TASK DIRECTIONS
Copy the material below line for line, without any changes, and leave the pictures out of your copy.

=-=-=

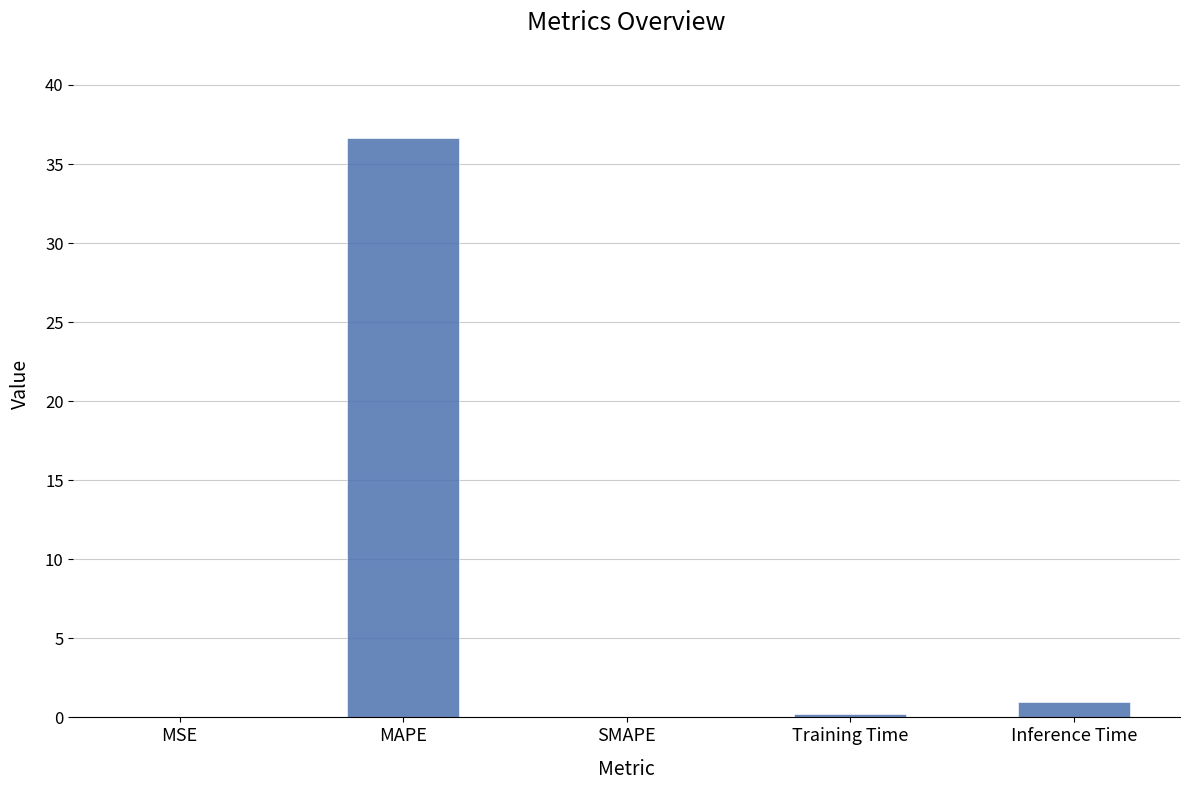

What is the average value?

7.6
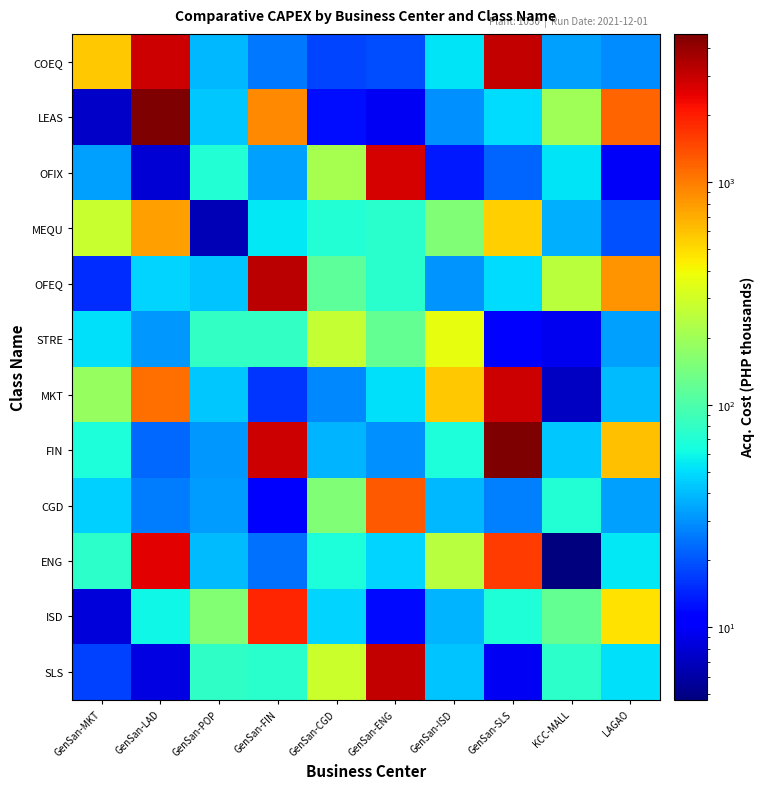

Which series has the largest range (max minus min)?

LEAS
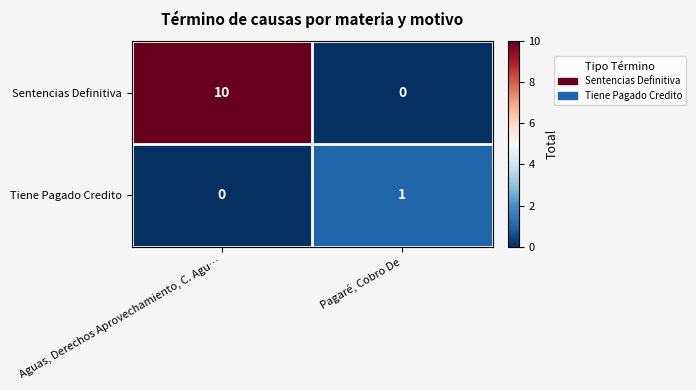

How many distinct data groups are displayed?

2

=-=-=

OUTPUT FOR THIS EXERCISE
What is the average value?

7.6

Which series has the largest range (max minus min)?

LEAS

How many distinct data groups are displayed?

2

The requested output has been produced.